Dem Mitarbeiter selbst könne man in solchen Fällen kaum einen Vorwurf machen, meint Mölleney. «Ihm hat man bis jetzt immer gesagt: ‹Je mehr du dich einsetzt, desto besser› – und jetzt darf er plötzlich nicht mehr zur Arbeit kommen.» Dass er auch in Kurzarbeit mehr leisten will, als er darf, sei darum verständlich.
Aber auch der Arbeitnehmer kann belangt werden, warnt Facincani. Dies, sofern man mit unwahren oder unvollständigen Angaben Versicherungsleistungen erwirkt hat – also vor allem wenn man falsche Arbeitszeiten erfasst und so etwa suggeriert, man habe weniger gearbeitet.
NEUE PROGNOSE
16 Milliarden Franken für Kurzarbeit
Die Corona-Krise belastet die Bundeskasse: Die ausserordentlichen Ausgaben betragen 16 Milliarden Franken, wie die Credit Suisse in einem Gutachten vom Montag schreibt. Das ist aber nur halb so viel wie die bisher erwarteten 31 Milliarden Franken. Grund für die bessere Prognose sind die tieferen Kosten für die Kurzarbeitsentschädigung und für die Corona-Erwerbsersatzentschädigungen, wie die Credit Suisse schreibt. Auch die Abschreibungen auf die Covid-19-Kredite dürften kleiner sein als budgetiert, heisst es im Gutachten weiter.
«Diesem Sozialversicherungsbetrug muss ein Riegel geschoben werden», sagt Unia-Sprecherin Katja Signer Hofer zu 20 Minuten. Im Tätigkeitsbereich der Gewerkschaft selbst habe man zwar keine Kenntnis von konkreten Fällen. «In gewissen Branchen scheinen solche Praktiken aber vorzukommen. Beispielsweise im Medienbereich.»
Die Unia befürchtet zudem, dass Firmen von Kurzarbeit profitieren und gleichzeitig die Angestellten in kürzerer Zeit dieselbe Arbeit erledigen lassen. «Das geht auf Kosten der Gesundheit der Angestellten.»
Handy- und E-Mail-Verbot
Auch der auf Arbeitsrecht spezialisierte Anwalt Boris Etter schliesst nicht aus, dass es bei Schweizer Unternehmen eine Grauzone geben könnte, wo trotz Kurzarbeit mehr gearbeitet wird. Das sei aber wohl nur bei kleineren Firmen der Fall. Bei den Grossunternehmen beobachtet er das Gegenteil: «Da wird Kurzarbeit knallhart umgesetzt.»

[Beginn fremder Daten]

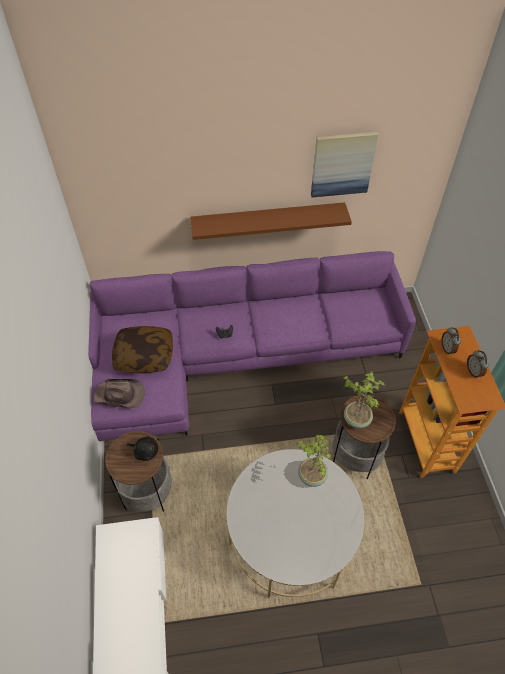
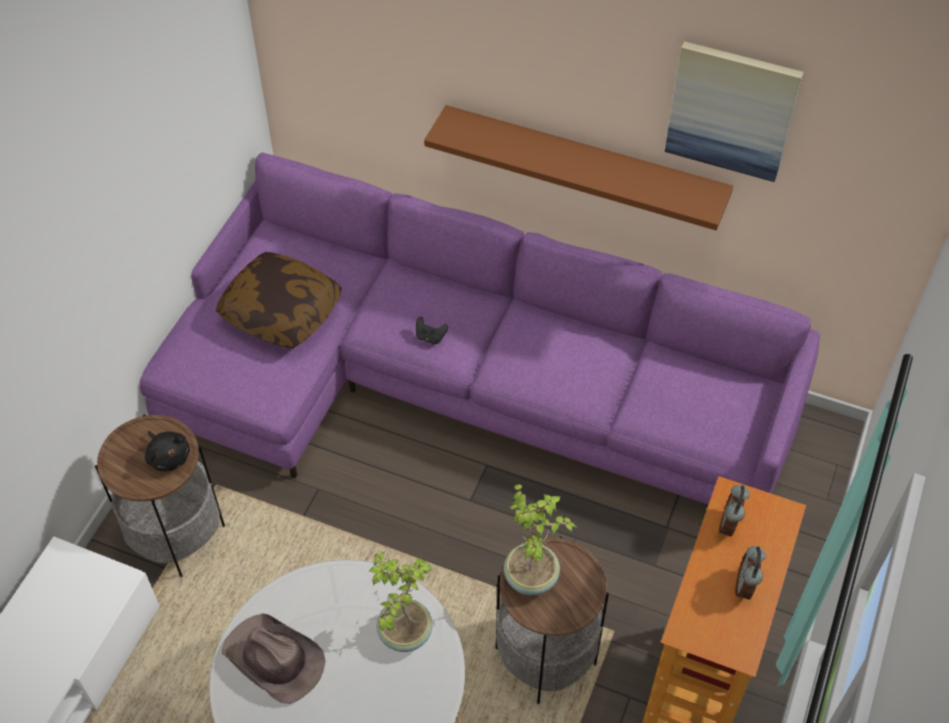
camera: 30 degrees right, 0 degrees up
brown hat [94,379,145,409] -> brown hat moved to [222,613,326,704]

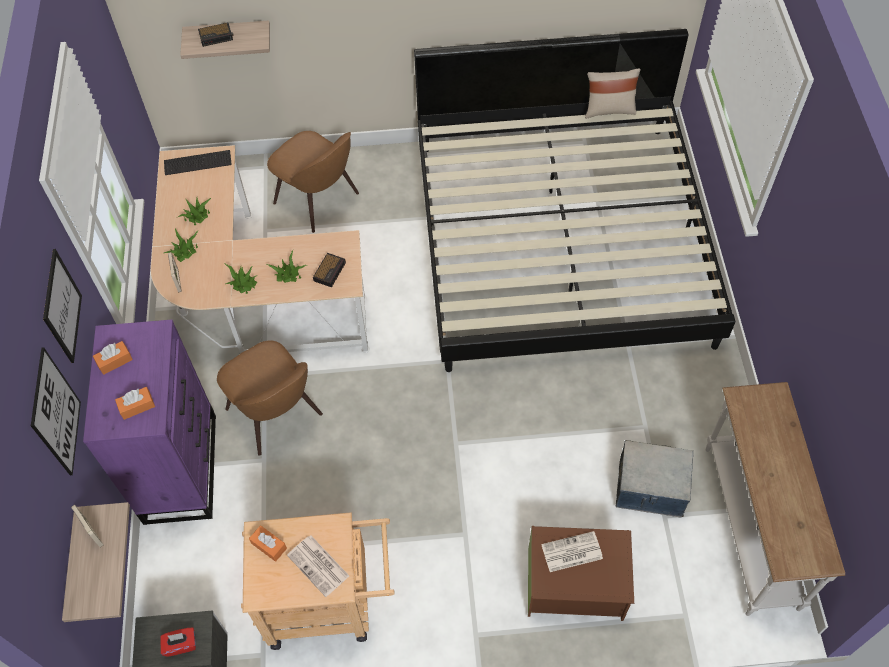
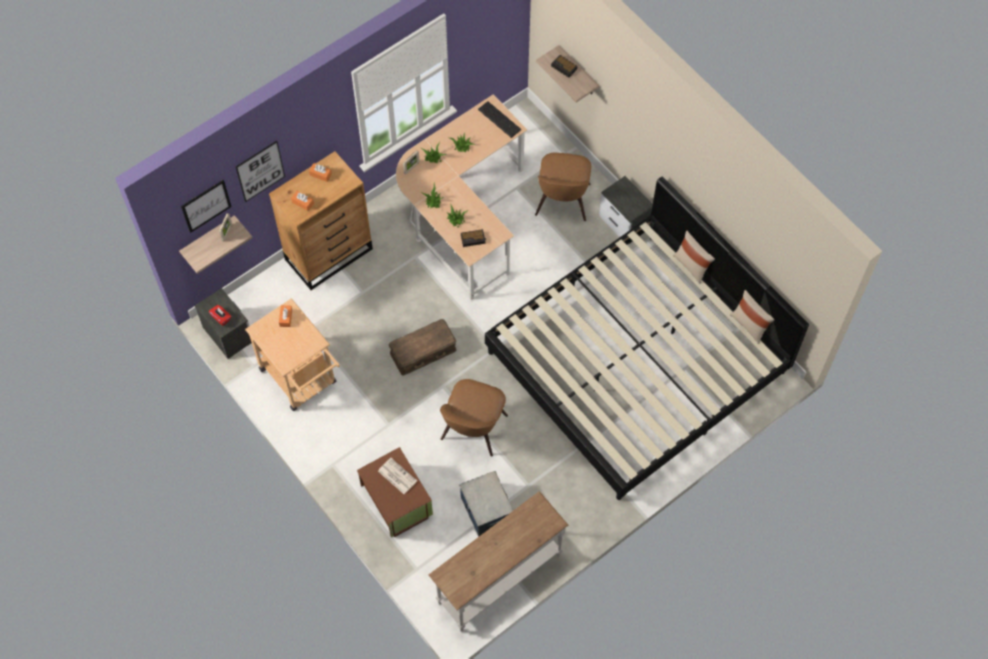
camera: 55 degrees right, 5 degrees up
picture [43,249,82,363] -> picture moved to [181,180,231,233]
purple dresser [83,320,216,525] -> brown dresser [269,151,373,290]
brown chair [217,340,323,456] -> brown chair moved to [440,379,508,457]
newspaper [287,536,349,597] -> none
none -> brown storage box [389,319,456,376]
none -> nightstand [599,176,653,245]
none -> beige pillow [673,230,715,284]

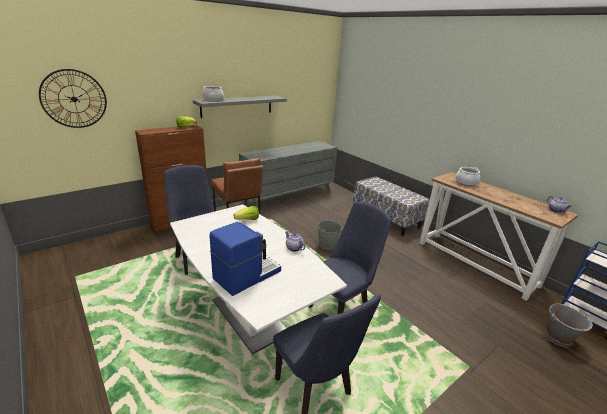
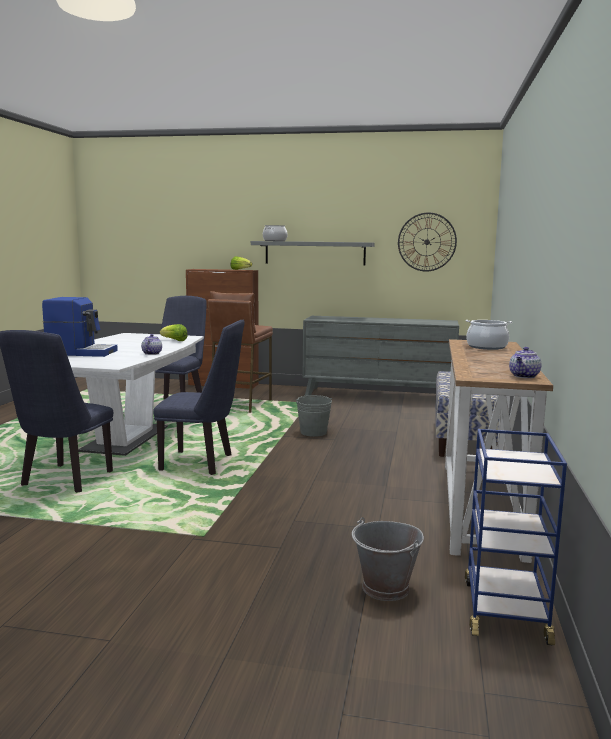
camera: 50 degrees right, 15 degrees down
wall clock [39,69,107,128] -> wall clock moved to [398,212,457,272]

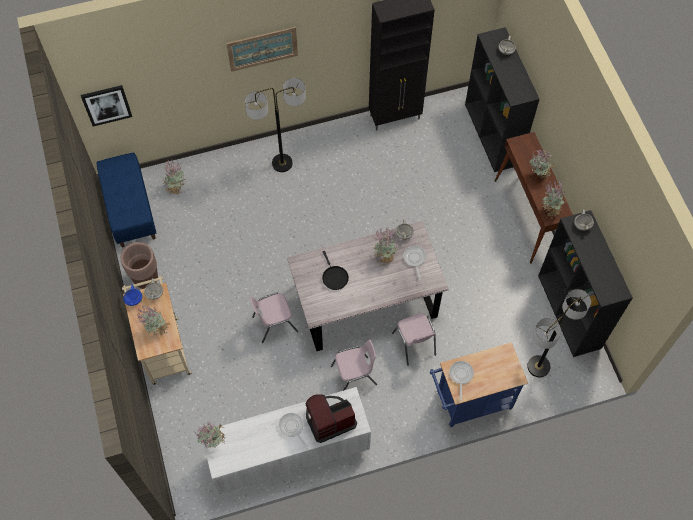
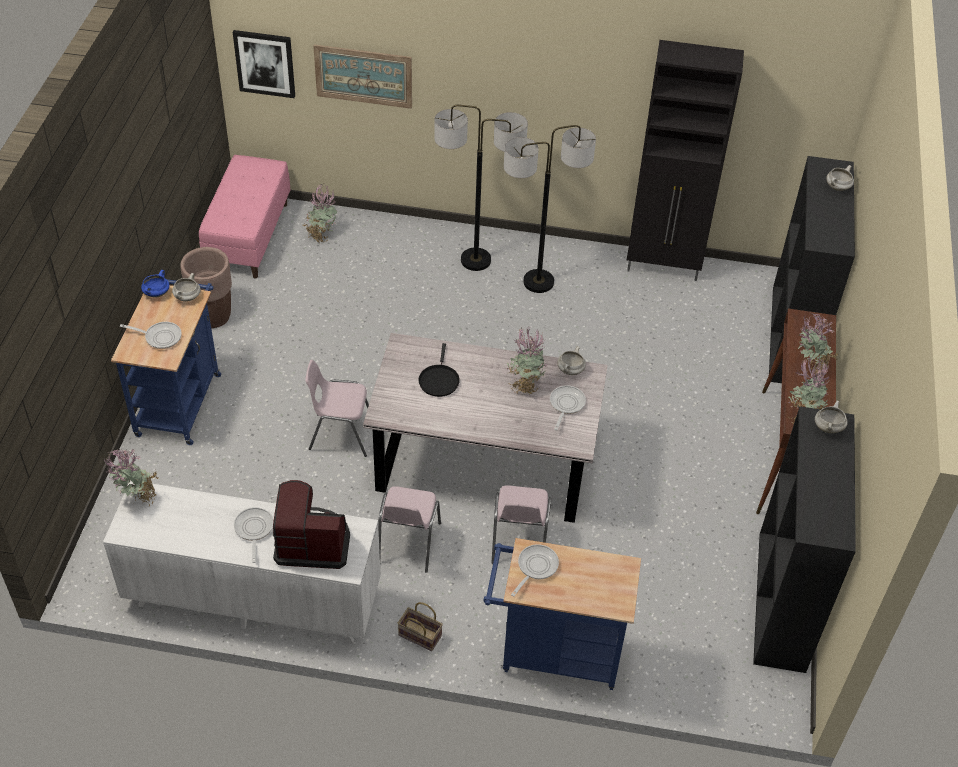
camera: 25 degrees right, 15 degrees down
blue bench [97,152,156,248] -> pink bench [199,155,290,279]
beige cart [122,276,192,385] -> blue cart [111,279,221,445]
potted plant [137,305,170,338] -> frying pan [120,322,182,349]
picture [226,27,298,72] -> picture moved to [313,44,412,109]
pink chair [331,340,377,391] -> pink chair turned 90 degrees clockwise [378,486,441,573]
floor lamp [527,289,591,377] -> floor lamp moved to [504,125,596,293]
none -> basket [398,602,443,651]

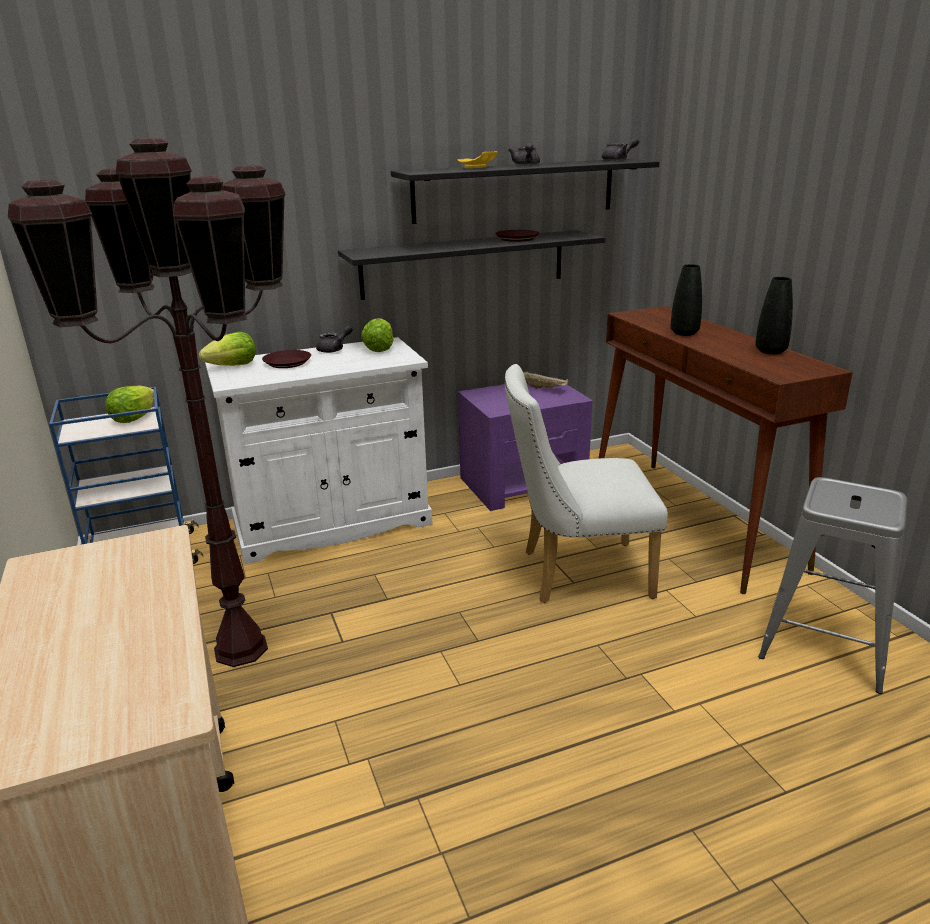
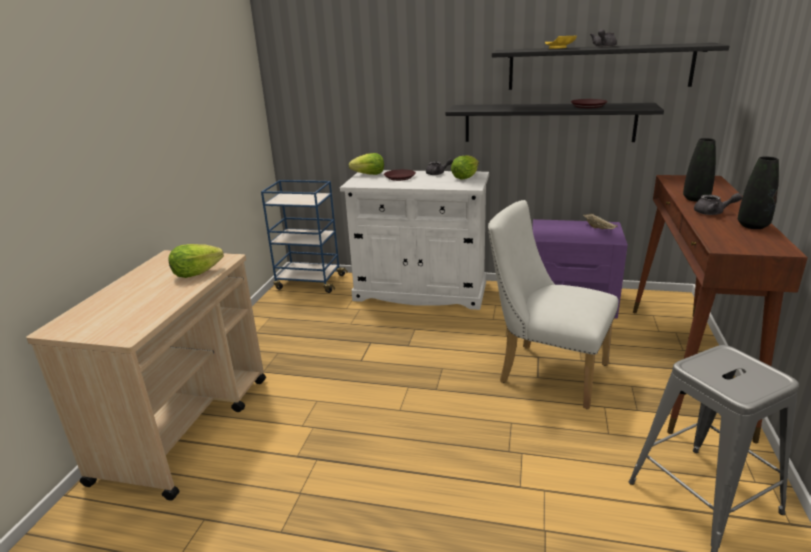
camera: 35 degrees right, 0 degrees up
brown floor lamp [8,138,285,667] -> none
lettuce [105,385,154,423] -> lettuce moved to [168,244,224,278]
grey teapot [602,138,639,161] -> grey teapot moved to [694,193,742,215]

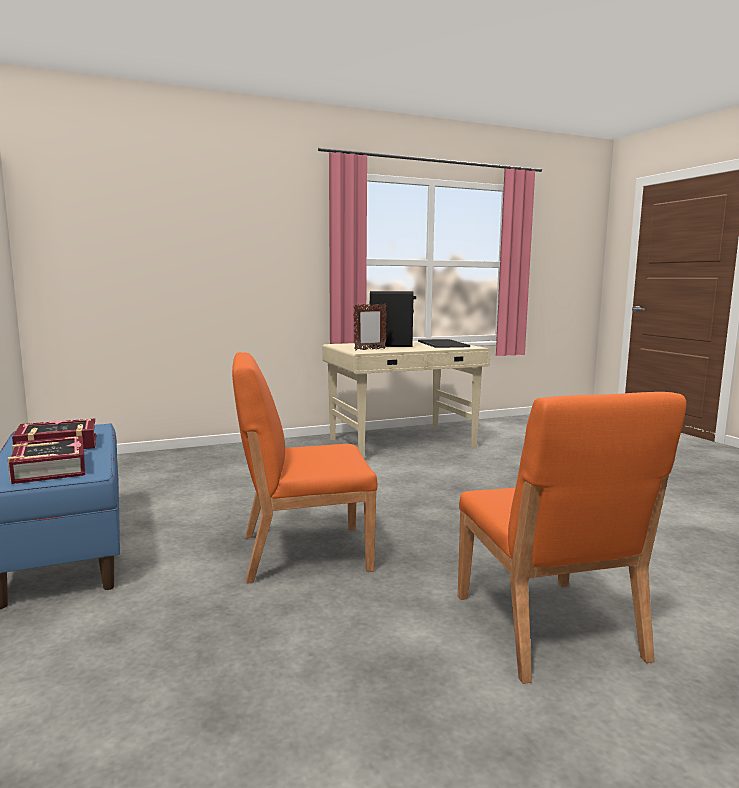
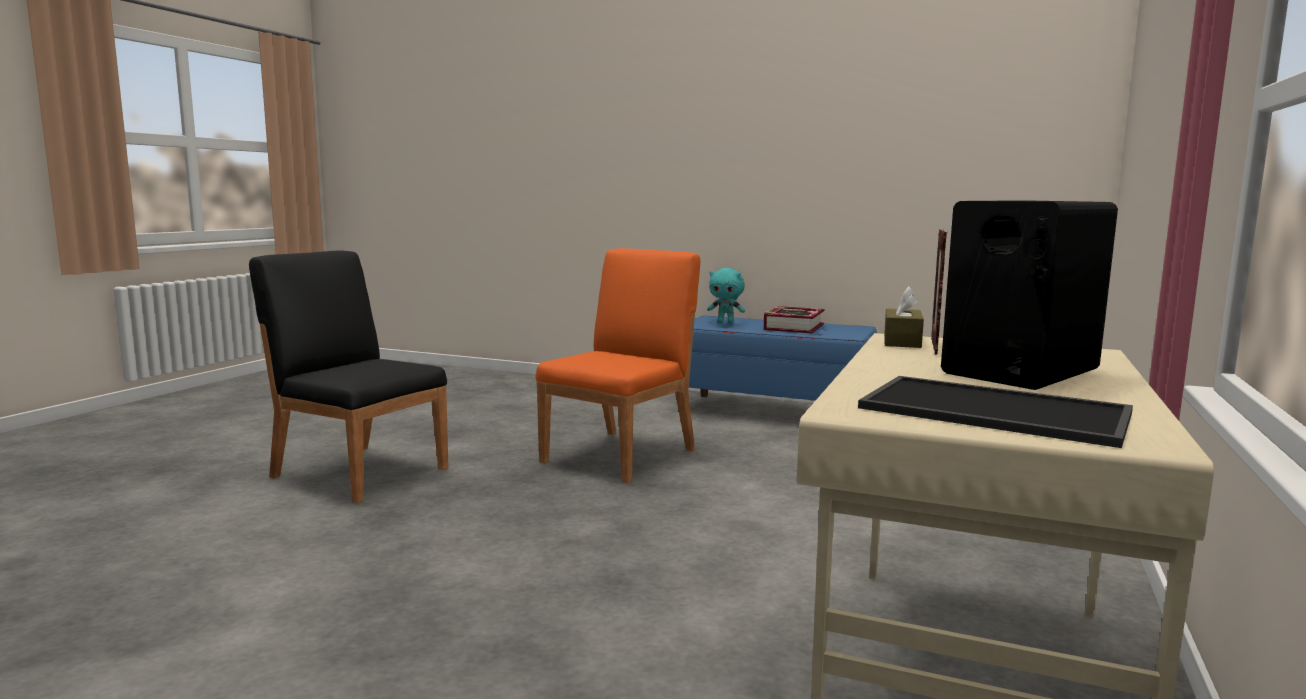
camera: 135 degrees right, 0 degrees up
book [8,436,85,484] -> turquoise plush toy [707,268,745,324]
orange chair [458,392,686,684] -> black chair [249,250,448,503]
none -> brown tissue box [884,286,924,348]

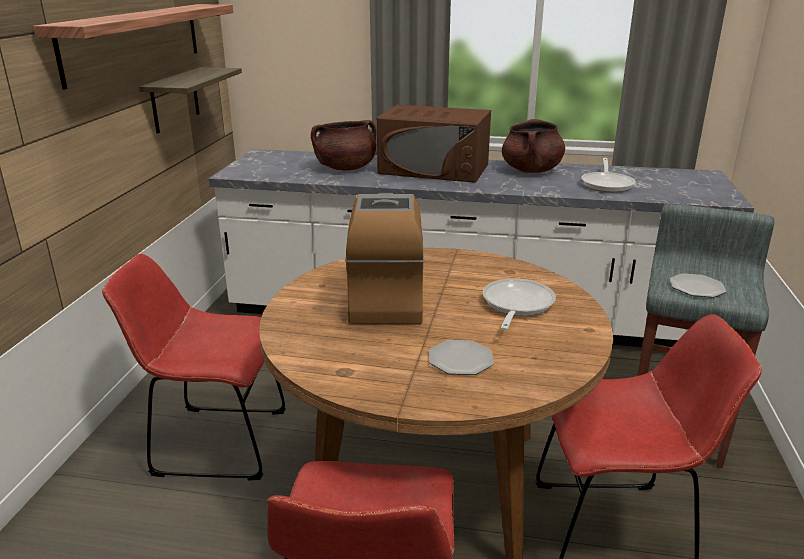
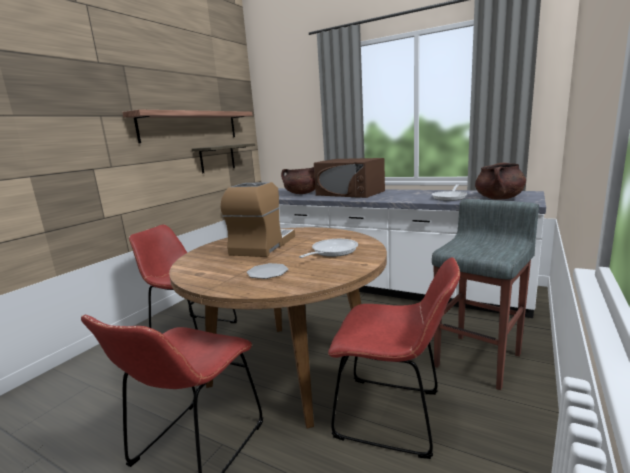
camera: 20 degrees right, 10 degrees down
brown cooking pot [502,119,565,173] -> brown cooking pot moved to [475,163,526,200]
plate [669,273,727,298] -> none

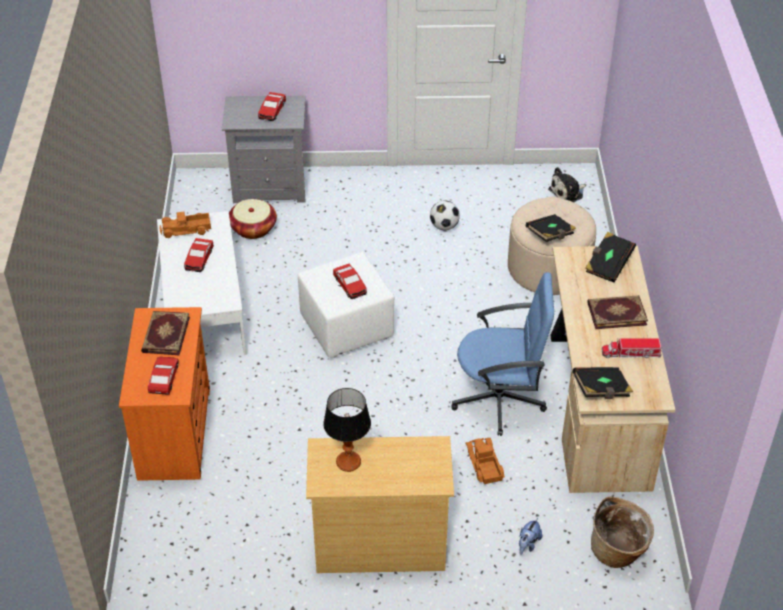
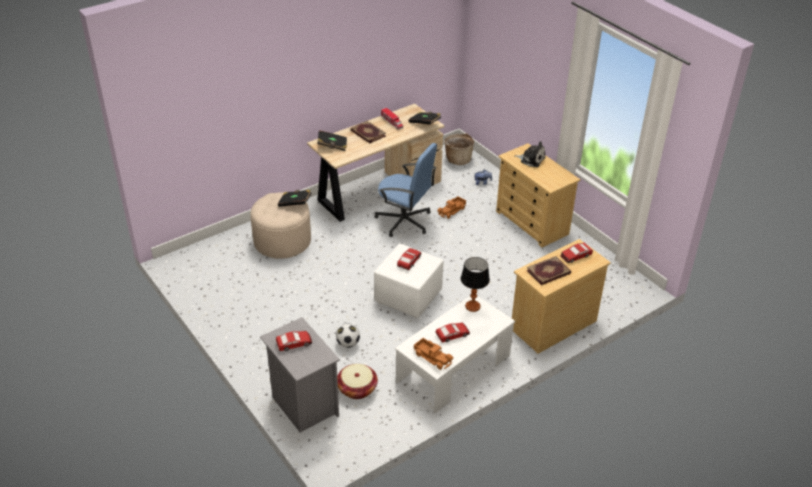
camera: 125 degrees left, 5 degrees down
orange dresser [119,307,210,481] -> beige dresser [512,239,611,354]
table lamp [323,388,371,472] -> table lamp moved to [461,257,490,312]
football [430,200,460,230] -> football moved to [336,323,360,348]
blue office chair [451,272,554,436] -> blue office chair turned 150 degrees clockwise [374,143,437,237]
plush toy [548,167,586,202] -> plush toy moved to [515,141,546,167]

Das gehe teils so weit, dass einem der Zugriff aufs Geschäftshandy an bestimmten Tagen verwehrt bleibt und man auch keine E-Mails verschicken darf. Rechtlich gesehen sei es Aufgabe des Arbeitgebers, die Angestellten über die gesetzlichen Bestimmungen zur Kurzarbeit zu informieren.